Por Marisol Oviaño
Fotografía en contexto original: tooft
Cerca de la trinchera proscrita hay una ruinosa casa con jardín, que una promotora compró hace años para hacer adosados. Pusieron el cartel que anunciaba la próxima construcción, empezó la crisis y nadie volvió por allí.
La vegetación, sometida durante décadas al capricho del hombre, se ha convertido ahora en maleza. Y varias familias de gatos se han instalado en ella. La parcela tiene una valla de piedra, típica de esta zona, y una herrumbrosa verja de celosía verde que cualquiera, excepto los gatos, puede abrir. Ellos no lo necesitan, siempre son libres. Pero los gatitos más pequeños no pueden saltar la valla y se sientan delante de la verja a maullar lastimeramente. Pueden llegar a resultar muy enternecedores.
Nada hay más parecido al llanto de un bebé que un maullido, quizá por eso causen un sorprendente efecto llamada sobre algunas mujeres mayores. Que salen de sus casitas de familia de clase media para abrir la verja, adentrarse en la maraña del jardín seguidas por gatos zalameros, ponerles la comida, hablarles como si fueran bebés y acariciar a los que se dejen.
He llegado a contar hasta cuatro mujeres distintas.

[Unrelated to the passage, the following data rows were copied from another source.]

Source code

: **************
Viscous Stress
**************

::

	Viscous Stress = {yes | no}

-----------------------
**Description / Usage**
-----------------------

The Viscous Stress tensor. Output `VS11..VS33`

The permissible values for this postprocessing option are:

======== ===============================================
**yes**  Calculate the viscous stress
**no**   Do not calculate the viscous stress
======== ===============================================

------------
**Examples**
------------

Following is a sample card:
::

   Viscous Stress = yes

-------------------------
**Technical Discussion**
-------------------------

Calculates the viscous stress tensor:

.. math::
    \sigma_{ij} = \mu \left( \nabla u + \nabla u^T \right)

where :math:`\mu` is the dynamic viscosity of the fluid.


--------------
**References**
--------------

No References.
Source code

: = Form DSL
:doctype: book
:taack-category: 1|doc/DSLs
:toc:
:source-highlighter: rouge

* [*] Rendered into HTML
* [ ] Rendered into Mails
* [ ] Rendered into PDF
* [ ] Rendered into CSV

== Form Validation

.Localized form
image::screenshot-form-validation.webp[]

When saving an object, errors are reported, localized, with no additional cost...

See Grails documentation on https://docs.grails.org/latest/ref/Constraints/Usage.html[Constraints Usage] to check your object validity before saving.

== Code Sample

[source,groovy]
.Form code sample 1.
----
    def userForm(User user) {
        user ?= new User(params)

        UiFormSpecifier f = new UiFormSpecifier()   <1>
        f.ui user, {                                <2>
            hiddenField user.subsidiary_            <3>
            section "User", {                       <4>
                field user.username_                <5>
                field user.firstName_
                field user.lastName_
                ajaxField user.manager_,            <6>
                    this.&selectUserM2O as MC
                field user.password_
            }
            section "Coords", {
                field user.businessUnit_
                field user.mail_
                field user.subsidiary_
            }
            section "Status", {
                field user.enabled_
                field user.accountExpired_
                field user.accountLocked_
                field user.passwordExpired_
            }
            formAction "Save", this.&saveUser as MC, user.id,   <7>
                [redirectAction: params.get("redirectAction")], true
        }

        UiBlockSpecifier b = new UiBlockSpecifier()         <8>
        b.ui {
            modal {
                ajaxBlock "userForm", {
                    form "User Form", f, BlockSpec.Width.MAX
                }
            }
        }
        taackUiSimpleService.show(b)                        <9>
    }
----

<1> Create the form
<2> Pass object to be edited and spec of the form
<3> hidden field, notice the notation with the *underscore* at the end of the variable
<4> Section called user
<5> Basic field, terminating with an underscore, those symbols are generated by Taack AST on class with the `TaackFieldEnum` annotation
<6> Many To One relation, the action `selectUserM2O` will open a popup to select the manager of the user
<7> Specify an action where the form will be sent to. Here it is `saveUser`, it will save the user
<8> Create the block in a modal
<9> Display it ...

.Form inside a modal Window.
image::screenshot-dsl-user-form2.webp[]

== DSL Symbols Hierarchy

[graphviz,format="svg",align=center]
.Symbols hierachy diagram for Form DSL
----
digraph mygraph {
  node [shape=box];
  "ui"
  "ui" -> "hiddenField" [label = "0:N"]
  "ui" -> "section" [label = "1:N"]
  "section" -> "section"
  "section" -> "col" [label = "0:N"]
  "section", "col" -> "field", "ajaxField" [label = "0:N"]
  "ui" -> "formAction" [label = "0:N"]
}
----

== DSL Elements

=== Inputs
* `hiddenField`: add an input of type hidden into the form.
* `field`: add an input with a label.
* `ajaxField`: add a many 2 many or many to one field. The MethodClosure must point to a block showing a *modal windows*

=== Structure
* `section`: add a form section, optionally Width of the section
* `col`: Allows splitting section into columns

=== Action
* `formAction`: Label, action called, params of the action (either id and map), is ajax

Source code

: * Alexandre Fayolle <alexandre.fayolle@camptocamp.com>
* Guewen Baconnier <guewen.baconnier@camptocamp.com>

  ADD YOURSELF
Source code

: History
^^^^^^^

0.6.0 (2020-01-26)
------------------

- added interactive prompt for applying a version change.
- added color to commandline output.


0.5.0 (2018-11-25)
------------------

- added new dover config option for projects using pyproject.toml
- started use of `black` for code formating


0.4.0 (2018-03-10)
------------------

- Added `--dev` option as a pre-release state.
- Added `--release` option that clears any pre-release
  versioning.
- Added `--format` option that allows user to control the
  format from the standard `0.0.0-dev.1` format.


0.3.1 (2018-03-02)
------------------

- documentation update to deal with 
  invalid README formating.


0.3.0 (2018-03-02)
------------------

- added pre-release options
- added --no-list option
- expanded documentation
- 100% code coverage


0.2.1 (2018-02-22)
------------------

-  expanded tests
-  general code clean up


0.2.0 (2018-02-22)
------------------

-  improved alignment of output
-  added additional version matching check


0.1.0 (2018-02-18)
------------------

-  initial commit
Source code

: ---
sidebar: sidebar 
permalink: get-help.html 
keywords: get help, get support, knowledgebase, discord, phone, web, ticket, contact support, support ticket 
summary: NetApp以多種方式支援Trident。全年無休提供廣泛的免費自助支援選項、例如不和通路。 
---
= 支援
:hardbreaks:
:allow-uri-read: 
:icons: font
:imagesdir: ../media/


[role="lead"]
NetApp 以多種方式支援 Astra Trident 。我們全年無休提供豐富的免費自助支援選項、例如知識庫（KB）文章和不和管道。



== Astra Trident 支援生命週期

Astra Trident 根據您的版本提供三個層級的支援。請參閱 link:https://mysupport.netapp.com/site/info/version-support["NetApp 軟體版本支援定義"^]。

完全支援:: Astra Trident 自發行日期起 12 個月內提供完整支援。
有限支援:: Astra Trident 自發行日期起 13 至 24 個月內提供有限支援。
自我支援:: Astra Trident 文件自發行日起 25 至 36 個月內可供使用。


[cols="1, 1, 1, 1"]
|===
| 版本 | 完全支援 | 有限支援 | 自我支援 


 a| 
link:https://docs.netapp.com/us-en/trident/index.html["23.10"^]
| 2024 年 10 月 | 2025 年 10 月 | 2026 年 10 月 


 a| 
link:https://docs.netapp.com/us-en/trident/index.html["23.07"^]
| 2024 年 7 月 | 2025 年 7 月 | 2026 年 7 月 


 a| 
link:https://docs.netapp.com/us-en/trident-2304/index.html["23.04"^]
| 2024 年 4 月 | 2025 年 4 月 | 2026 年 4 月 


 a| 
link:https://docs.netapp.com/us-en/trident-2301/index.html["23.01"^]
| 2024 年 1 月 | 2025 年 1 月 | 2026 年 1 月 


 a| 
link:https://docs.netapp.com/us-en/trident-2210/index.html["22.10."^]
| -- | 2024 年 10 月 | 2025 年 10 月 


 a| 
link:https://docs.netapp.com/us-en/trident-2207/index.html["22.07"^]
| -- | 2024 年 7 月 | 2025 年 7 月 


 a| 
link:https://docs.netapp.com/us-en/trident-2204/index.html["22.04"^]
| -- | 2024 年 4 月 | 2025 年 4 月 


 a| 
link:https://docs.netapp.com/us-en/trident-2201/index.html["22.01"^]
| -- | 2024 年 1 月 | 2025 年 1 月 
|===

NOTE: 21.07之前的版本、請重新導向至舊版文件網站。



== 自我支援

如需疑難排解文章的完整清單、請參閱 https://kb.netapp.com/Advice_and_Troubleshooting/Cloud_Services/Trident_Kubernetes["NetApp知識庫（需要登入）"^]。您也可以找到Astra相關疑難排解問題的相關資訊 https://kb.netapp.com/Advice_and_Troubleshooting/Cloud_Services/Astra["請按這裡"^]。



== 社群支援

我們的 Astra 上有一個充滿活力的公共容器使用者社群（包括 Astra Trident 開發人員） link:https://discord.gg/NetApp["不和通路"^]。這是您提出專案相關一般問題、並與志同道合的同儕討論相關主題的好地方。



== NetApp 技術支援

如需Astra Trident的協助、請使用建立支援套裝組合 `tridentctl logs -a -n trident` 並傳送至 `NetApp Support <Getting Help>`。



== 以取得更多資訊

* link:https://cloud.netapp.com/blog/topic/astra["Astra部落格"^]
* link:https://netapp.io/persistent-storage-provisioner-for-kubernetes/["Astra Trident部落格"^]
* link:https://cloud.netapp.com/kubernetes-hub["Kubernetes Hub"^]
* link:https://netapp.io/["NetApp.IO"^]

No sé si las unas saben de la existencia de las otras, o si unas y otras se creen las únicas benefactoras de esos gatos pelotas, que se frotan con las piernas de todas como si cada una de ellas fuera la única. Me pregunto qué pasaría si la mujer A llegara un día un poco tarde y encontrara a la mujer B rodeada de sus gatos ¿Tendría celos como una amante despechada?
No lo sé.
Sólo sé que en este pueblo nunca ha habido tantos gatos.
Ni tantas abuelas sin nietos con el instinto maternal desatado.
De momento los gatos no son un problema. Y cuando empiecen a serlo las autoridades municipales llamarán a la perrera, y entonces el problema serán las mujeres.
Pero mientras eso sucede –y tal vez no suceda nunca-, ellas son felices con sus chiquitines.
Y los gatos hacen que el camino al trabajo parezca cada día diferente.